Mañana, 23 de abril, se celebra
el día del libro. Se escogió esa fecha porque, por mucho azar y algo de
manipulación de los calendarios, ese fue el día en el que fallecieron Cervantes
y Shakespeare, quizás las dos mayores figuras de la literatura de sus
respectivas lenguas, y genios absolutos. Se conmemora además este año el 400
aniversario de su muerte, ya que fue en el lejano año de 1616 cuando, en torno
a esta fecha, ambas luces se apagaron, dejándonos tras de sí una obra inmensa,
infinita, no tanto por extensión, sino por profundidad.
Es una pena, o quizás no, pero es
casi seguro que ambos escritores no se conocieron nunca en vida. Algunas
historias fabulan un viaje del bardo a España con una caravana regia y de ahí
sacan un posible encuentro, aprovechando que las lagunas biográficas de
Shakespeare son mucho más vastas y profundas que las de Cervantes. Sí es
probable que, dado el éxito rotundo que alcanzó el Quijote, el inglés lo leyera
antes de fallecer, cosa que es seguro que no sucedió a la inversa, dada la
tardanza con la que se publicaron las traducciones de los dramas ingleses en
España. En todo caso, y más allá de especulaciones sin mucho fundamento, ese
encuentro nunca se dio, pero la verdad es que era innecesario, dado que ambos
autores vivían en el mismo país, en el de las letras, y muy cerca uno del otro,
junto a las más profundas pasiones humanas. Son sus obras las que les unen,
dado que en ellas se describe la vida de las personas, sus inquietudes,
temores, anhelos y sueños de una manera tan compleja y perfecta como
intemporal. Los dramas de Shakespeare adoptan distintos contextos históricos.

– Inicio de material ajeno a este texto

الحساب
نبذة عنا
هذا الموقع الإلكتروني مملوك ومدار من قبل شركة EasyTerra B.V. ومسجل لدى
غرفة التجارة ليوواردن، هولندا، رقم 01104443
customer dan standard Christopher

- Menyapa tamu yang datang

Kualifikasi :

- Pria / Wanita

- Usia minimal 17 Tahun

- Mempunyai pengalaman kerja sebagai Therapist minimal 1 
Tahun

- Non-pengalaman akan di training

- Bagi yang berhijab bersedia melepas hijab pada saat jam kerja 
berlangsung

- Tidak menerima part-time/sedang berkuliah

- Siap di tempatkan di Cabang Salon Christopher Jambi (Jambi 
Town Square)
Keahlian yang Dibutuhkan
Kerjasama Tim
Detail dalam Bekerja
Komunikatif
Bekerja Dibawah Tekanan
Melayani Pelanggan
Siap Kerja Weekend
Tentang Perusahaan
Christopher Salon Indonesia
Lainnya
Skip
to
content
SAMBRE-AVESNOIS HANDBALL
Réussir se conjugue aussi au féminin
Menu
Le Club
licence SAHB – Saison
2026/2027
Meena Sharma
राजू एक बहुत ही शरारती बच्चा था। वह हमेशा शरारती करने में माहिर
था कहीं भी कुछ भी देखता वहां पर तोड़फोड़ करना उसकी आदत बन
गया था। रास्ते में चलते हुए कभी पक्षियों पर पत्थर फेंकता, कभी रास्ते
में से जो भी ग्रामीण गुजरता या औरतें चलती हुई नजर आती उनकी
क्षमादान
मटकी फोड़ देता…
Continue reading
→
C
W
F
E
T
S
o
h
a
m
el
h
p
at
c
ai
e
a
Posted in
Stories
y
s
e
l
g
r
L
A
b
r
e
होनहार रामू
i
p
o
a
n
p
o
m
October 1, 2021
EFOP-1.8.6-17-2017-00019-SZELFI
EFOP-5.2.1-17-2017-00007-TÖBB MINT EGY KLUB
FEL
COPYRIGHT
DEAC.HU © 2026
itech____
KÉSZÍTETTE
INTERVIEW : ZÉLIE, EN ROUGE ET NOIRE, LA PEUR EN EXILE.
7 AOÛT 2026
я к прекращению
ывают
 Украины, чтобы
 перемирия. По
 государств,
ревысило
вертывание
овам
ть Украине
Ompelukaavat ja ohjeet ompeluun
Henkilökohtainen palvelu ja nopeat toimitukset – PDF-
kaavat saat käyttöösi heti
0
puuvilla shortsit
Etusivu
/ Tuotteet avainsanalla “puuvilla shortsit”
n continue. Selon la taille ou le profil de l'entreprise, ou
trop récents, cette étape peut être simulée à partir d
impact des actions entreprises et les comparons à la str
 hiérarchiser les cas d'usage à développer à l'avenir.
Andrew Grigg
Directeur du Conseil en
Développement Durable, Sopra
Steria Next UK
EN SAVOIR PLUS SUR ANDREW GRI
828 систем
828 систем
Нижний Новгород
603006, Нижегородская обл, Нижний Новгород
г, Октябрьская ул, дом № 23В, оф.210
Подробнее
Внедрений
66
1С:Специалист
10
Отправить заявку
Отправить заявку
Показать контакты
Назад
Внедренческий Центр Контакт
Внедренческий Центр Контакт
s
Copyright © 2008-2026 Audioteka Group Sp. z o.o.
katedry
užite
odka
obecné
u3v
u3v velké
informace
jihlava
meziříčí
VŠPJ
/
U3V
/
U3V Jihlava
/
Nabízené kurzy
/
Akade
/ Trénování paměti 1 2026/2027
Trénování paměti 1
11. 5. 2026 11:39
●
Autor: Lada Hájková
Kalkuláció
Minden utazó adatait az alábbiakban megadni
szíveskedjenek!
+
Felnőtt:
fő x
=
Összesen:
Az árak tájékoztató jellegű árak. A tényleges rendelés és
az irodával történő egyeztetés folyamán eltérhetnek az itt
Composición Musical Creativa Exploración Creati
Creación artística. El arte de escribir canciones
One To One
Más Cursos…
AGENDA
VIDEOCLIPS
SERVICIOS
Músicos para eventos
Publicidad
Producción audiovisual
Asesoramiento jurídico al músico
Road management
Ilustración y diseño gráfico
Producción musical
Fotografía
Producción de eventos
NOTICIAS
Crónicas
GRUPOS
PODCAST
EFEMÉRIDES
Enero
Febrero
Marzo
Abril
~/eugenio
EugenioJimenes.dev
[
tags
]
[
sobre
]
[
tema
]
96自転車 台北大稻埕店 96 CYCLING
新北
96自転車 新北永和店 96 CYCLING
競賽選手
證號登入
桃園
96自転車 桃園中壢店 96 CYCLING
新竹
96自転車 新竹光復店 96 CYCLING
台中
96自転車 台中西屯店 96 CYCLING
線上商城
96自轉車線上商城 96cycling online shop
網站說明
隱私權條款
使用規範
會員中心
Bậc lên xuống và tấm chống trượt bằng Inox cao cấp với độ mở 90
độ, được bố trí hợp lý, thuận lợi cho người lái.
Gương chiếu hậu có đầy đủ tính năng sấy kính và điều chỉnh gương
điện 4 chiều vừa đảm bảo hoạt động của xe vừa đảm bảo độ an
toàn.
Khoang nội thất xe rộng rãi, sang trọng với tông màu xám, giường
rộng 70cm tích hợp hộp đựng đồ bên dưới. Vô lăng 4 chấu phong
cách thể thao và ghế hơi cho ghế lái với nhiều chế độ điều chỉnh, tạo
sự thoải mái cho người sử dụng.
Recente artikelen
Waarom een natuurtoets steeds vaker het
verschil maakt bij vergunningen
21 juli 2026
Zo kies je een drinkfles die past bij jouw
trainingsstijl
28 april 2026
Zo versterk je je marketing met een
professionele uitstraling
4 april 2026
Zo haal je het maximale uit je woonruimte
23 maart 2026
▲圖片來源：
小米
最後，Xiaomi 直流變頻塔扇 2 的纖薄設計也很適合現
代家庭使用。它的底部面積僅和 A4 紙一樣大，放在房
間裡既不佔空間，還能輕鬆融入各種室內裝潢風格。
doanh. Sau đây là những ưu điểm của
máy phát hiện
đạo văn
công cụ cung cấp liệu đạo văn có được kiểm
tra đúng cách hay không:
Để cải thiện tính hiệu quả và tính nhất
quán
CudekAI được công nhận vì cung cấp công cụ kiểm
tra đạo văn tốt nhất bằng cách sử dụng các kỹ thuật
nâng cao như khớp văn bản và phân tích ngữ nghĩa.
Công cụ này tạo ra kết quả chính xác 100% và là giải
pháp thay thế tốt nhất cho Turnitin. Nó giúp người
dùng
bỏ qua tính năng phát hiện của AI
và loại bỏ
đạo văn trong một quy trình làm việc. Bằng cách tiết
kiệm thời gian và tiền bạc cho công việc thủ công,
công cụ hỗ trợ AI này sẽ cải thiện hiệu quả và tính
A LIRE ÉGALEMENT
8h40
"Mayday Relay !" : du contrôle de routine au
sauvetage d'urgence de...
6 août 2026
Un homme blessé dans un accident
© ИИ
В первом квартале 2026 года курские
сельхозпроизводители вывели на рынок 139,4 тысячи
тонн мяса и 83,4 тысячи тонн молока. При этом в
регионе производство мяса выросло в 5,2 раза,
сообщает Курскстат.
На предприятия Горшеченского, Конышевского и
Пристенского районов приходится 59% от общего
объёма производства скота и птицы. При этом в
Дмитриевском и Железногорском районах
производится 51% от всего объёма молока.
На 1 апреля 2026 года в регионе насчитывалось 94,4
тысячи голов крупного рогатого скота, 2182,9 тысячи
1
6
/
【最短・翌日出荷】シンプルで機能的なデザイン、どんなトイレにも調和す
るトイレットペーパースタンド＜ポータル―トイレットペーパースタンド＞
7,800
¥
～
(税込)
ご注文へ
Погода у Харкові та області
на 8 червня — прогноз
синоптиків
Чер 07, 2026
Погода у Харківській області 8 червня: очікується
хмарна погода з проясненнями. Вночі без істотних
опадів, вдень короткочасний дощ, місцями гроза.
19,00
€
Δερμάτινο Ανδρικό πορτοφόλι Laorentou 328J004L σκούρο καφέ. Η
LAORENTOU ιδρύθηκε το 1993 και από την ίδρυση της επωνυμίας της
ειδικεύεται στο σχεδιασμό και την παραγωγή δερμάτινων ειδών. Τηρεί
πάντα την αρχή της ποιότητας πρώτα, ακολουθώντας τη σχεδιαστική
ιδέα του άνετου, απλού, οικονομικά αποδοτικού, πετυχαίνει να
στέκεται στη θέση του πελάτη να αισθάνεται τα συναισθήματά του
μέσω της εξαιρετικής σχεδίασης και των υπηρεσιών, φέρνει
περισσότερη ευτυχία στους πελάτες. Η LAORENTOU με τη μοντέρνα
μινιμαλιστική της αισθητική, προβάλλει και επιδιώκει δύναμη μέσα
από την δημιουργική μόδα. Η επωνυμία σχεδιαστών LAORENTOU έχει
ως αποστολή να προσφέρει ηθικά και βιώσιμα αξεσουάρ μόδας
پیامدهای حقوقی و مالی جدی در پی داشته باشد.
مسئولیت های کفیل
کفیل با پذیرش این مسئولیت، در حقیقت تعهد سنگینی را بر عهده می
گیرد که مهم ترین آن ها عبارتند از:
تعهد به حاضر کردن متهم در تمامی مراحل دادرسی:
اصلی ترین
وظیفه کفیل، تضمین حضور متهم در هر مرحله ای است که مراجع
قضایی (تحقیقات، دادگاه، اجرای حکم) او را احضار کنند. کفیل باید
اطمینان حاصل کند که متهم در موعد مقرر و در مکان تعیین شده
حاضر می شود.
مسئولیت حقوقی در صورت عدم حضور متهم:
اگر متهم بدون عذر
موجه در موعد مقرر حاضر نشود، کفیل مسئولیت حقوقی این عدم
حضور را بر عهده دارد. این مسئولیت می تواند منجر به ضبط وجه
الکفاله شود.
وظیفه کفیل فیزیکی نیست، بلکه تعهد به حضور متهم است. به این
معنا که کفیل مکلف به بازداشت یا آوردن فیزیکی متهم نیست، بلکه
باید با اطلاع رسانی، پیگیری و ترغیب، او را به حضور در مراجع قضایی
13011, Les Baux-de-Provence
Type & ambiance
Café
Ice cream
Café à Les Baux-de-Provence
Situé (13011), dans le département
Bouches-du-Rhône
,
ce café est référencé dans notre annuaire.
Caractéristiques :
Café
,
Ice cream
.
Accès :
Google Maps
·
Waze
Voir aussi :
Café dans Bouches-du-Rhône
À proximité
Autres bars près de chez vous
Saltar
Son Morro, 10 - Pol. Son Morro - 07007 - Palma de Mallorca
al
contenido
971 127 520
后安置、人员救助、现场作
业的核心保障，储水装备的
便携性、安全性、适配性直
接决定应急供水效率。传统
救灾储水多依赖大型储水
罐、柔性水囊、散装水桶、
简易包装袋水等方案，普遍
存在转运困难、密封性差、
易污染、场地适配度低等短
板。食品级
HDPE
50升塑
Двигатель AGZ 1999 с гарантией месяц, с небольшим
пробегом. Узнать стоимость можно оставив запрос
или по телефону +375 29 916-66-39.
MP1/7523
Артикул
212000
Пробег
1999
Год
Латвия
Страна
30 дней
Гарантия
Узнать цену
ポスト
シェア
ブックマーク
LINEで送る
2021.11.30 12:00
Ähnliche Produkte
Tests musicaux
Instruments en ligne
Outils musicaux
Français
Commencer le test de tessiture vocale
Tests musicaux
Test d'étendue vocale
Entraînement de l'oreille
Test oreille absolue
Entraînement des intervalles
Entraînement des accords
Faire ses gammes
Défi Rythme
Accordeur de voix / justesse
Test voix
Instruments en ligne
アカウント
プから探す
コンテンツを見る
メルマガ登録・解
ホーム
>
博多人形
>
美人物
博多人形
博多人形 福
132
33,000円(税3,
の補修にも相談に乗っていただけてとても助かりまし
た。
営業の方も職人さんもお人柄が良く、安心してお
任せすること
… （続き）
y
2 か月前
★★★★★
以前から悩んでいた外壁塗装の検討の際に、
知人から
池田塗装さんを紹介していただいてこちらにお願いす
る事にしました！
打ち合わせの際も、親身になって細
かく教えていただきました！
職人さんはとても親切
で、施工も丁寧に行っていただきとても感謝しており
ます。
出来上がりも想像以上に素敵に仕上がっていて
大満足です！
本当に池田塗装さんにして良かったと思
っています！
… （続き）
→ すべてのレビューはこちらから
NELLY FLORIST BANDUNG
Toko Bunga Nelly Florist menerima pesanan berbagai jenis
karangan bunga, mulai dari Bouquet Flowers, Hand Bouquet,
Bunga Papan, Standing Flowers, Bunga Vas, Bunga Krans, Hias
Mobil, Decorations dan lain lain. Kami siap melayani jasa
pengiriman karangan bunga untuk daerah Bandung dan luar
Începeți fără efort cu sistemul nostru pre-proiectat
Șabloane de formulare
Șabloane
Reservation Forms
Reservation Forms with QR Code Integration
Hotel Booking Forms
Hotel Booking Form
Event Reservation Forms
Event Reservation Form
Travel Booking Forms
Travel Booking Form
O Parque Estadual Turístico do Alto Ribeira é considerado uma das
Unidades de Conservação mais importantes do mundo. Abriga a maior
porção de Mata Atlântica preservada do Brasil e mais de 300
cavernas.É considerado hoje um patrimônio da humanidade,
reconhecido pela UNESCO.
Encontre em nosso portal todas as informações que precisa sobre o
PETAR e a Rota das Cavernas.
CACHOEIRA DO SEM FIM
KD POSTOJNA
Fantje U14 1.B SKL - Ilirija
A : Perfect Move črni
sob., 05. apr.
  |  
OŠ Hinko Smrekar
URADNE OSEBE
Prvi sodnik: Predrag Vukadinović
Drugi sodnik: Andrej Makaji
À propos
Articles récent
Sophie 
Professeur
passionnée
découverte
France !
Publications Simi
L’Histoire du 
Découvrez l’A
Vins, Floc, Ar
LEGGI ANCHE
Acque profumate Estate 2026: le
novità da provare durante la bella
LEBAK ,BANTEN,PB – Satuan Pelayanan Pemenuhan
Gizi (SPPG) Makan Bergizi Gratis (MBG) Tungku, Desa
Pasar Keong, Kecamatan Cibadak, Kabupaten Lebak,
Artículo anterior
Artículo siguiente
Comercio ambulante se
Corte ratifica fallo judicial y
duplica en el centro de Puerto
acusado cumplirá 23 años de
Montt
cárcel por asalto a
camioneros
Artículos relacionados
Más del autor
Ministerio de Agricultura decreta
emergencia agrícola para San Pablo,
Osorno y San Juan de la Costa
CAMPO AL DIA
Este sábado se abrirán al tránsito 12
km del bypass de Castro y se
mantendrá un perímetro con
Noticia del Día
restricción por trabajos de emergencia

Algunos se sitúan en Roma, otros en Escocia o Dinamarca, comedias en la
toscana… La gran obra de Cervantes toma como decorado una Mancha peninsular, un
territorio pobre, agostado, extenso y soleado. Da igual. Sólo son decorados,
para dos escenógrafos maestros que sabían lo que querían contar, y buscaron un
fondo donde enmarcarlo. La sabiduría que destila Sancho ante las locuras de su
señor es la que todo hombre de bien proclama, desde la noche de los tiempos, ante
aquellos que iluminados por la gloria y el poder, traman tramas imposibles. La
desdicha del alma humana, corroída por los celos, el poder y la fama, y como es
arrastrada hasta el abismo puede ser encarnada por Otelo o Macbeth, pero en
cada caso de corrupción política que vemos en nuestros días o asesinato de
género podemos recrear esas mismas escenas, y poner en la boca de sus
desdichados protagonistas las palabras que Shakespeare bordó. La lady Macbeth que
hace enloquecer a su marido de sueños de gloria tras haber escuchado la profecía
de las brujas aparece en cada banquillo y cuenta fiscal opaca, en forma de
sueño de poder que nadie iba a desenmascarar, y así podríamos seguir con
cientos de ejemplos que nos llevarían a la misma conclusión que, generación
tras generación, se ha repetido ante la obra de estos dos maestros. Escritas en
un pasado remoto, nos retratan perfectamente. Describen con una precisión absoluta
nuestro mundo. Por eso son clásicos, porque no tienen tiempo ni espacio dado. En
todos ellos perviven.
Cervantes lo narró, Shakespeare lo versó, y en
ambos casos fue el alma humana la que quedó desnuda ante las palabras que ellos
iban tejiendo, en forma de texto, que recubrió lo que ante todos quedó
mostrado. Sumergirse en sus obras es enfrentarse a nosotros mismos sin artificios,
sin corazas, sin disimulos. Toda nuestra grandeza, miseria y complejidad
aparece en sus escritos, y quizás nos asuste vernos así, desnudos, antes
grandes escritores que supieron quitarnos las mentiras y engaños con los que
tratamos de disimular la vida ante los que nos rodean. Enfrentarse a sus obras
es hacerlo a nosotros mismos, sincerarnos. Por eso es un ejercicio necesario,
valiente y, una vez iniciado, gustoso. Láncense a ello, compren libros, y sumérjanse
en el mar de la lectura. No se ahogarán.